I'm from Los Angeles, California and just found out you can keep praying mantis very easily! WOW!

I have caught them in my back yards before and play with them for a day and then let them go again. Very fun little creatures! When I found out you can buy exotic mantis for pets I went ahead and ordered some.

The first time I saw one I tipped over on my three wheel motorcycle (ATC?) and it landed on my leg with the hot motor burning me. I didn't even notice the pain from the crash though because my face fell flat on the ground looking eye to eye with a little green mantis. I grabbed him, picked myself and my atc up and played with him the rest of the day. That was many years ago now.

I also keep chameleons and dart frogs and have a sweet mini carnivorous plant terrarium. It looks like I may have found the right place. Hehe.

I found this forum after someone on a chameleon forum posted pictures of their ghost mantis, then I searched them up and found they were for sale and had to find out more.

Can't wait to receive some mantids and check them out! It has been years since I have played with one last.
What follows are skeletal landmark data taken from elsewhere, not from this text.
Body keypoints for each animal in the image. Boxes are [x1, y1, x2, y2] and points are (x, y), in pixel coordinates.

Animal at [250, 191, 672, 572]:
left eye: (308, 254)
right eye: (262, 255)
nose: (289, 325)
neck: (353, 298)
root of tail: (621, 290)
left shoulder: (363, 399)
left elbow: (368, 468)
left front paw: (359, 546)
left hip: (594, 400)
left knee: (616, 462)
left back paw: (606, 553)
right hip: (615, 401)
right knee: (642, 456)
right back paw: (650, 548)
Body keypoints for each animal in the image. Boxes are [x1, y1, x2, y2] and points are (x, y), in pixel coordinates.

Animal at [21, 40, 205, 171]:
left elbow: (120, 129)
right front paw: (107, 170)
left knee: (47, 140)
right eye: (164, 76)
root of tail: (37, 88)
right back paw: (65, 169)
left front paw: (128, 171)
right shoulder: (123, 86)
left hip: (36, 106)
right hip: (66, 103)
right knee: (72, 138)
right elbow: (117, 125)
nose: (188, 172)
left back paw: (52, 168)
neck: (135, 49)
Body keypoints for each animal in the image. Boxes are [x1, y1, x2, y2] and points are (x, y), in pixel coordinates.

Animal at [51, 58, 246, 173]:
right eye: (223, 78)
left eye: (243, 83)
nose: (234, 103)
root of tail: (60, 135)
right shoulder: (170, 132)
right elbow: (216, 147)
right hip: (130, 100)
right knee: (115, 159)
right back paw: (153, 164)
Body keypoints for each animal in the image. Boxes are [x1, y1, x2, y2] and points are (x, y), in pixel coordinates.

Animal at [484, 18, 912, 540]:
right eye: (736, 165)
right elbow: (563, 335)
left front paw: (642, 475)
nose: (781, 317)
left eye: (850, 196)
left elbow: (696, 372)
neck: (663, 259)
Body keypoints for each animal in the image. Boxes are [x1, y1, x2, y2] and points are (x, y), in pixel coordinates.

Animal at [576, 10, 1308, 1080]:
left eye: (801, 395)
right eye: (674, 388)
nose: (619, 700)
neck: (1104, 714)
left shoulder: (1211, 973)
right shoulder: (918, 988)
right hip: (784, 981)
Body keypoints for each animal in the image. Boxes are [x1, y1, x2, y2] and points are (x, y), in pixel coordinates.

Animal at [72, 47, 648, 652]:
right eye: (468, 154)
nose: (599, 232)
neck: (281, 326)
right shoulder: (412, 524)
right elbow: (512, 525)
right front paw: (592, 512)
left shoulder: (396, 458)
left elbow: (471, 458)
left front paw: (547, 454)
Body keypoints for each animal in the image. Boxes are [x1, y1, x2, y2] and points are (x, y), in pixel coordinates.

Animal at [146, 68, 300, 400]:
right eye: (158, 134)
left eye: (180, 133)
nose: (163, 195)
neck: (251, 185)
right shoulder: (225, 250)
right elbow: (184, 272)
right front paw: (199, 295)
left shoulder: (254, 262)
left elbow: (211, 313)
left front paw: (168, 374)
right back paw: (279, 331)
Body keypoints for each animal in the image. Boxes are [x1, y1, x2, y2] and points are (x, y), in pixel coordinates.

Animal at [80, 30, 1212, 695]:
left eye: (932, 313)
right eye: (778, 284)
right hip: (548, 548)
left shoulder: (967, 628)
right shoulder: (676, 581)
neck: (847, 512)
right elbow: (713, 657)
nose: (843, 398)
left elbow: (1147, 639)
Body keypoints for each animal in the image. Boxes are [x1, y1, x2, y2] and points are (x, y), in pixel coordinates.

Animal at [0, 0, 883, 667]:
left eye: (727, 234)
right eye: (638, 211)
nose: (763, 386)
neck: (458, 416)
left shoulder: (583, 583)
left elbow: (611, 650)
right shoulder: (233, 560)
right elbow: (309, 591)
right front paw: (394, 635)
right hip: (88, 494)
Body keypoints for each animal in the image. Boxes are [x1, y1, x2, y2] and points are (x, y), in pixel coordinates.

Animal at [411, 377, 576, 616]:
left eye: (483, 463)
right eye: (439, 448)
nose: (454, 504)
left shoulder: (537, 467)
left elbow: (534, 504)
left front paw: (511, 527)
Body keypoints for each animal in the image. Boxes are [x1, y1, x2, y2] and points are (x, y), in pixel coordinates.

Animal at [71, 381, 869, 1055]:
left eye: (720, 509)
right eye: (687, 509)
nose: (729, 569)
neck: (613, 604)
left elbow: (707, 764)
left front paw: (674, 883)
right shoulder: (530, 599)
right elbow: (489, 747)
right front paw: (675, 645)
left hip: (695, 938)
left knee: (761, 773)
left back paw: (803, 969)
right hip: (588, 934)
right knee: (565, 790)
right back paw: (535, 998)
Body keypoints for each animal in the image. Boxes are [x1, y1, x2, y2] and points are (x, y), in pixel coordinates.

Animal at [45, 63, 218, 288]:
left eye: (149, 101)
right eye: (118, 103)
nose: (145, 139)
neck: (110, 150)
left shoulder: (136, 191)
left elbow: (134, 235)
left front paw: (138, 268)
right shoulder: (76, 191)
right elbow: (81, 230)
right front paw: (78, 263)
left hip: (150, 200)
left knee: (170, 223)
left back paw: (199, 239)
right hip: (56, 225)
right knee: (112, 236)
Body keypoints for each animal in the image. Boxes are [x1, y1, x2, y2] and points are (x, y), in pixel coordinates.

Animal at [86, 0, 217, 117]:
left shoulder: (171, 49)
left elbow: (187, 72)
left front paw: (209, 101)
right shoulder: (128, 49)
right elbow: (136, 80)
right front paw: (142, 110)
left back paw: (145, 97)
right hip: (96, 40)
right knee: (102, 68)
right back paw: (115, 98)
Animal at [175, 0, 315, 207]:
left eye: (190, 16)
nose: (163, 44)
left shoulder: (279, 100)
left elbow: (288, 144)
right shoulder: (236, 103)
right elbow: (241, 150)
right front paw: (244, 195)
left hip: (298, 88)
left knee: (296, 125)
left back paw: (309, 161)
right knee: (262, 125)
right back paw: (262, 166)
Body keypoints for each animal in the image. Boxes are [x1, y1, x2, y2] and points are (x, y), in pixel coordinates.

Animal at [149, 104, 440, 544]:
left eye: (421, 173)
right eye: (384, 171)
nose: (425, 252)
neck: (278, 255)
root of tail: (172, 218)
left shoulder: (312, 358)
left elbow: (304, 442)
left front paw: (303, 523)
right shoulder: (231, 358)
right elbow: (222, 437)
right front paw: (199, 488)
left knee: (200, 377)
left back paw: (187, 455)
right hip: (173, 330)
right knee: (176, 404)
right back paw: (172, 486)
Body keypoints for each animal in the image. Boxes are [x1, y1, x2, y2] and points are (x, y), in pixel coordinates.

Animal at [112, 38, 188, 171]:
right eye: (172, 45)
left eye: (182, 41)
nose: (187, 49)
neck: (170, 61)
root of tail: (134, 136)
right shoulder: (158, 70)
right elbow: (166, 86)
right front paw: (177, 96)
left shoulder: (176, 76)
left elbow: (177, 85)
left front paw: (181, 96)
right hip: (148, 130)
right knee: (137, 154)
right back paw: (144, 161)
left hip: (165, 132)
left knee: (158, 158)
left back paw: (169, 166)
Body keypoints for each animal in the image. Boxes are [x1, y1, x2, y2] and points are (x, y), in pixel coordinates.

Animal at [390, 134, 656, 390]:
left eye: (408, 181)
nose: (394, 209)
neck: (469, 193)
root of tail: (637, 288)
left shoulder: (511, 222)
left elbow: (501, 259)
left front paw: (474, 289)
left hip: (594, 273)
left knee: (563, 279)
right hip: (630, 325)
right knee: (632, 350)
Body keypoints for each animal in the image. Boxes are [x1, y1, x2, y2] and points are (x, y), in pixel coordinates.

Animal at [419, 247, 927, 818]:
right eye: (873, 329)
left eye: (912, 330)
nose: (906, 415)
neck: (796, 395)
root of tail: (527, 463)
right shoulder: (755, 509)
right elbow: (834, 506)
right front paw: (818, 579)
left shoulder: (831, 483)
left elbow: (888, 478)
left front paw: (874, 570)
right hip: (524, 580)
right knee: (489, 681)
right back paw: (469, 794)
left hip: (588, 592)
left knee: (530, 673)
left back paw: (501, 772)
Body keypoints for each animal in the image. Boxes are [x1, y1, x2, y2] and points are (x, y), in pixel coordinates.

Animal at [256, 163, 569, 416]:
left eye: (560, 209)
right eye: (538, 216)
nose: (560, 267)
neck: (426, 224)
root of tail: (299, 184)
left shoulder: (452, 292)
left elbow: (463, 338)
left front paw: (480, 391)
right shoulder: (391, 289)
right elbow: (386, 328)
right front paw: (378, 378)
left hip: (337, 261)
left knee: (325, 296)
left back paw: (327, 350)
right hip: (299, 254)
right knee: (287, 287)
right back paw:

Oh well, enough ranting. Here I am.  Learning lots here already, Thank you!

-Casey


----------



## more_rayne (Jul 6, 2010)

Welcome fellow socal-er.


----------



## ismart (Jul 6, 2010)

Welcome to the forum!


----------



## lancaster1313 (Jul 6, 2010)

Welcome!


----------



## LauraMG (Jul 6, 2010)

Welcome from and Okie!


----------



## Rick (Jul 7, 2010)

Welcome


----------



## hibiscusmile (Jul 7, 2010)

Hi Casey, glad to see u joined! A georgia peach growing in OHIO!


----------



## Mr.Mantid (Jul 7, 2010)

Welcome from Wisconsin!


----------



## revmdn (Jul 7, 2010)

Welcome.


----------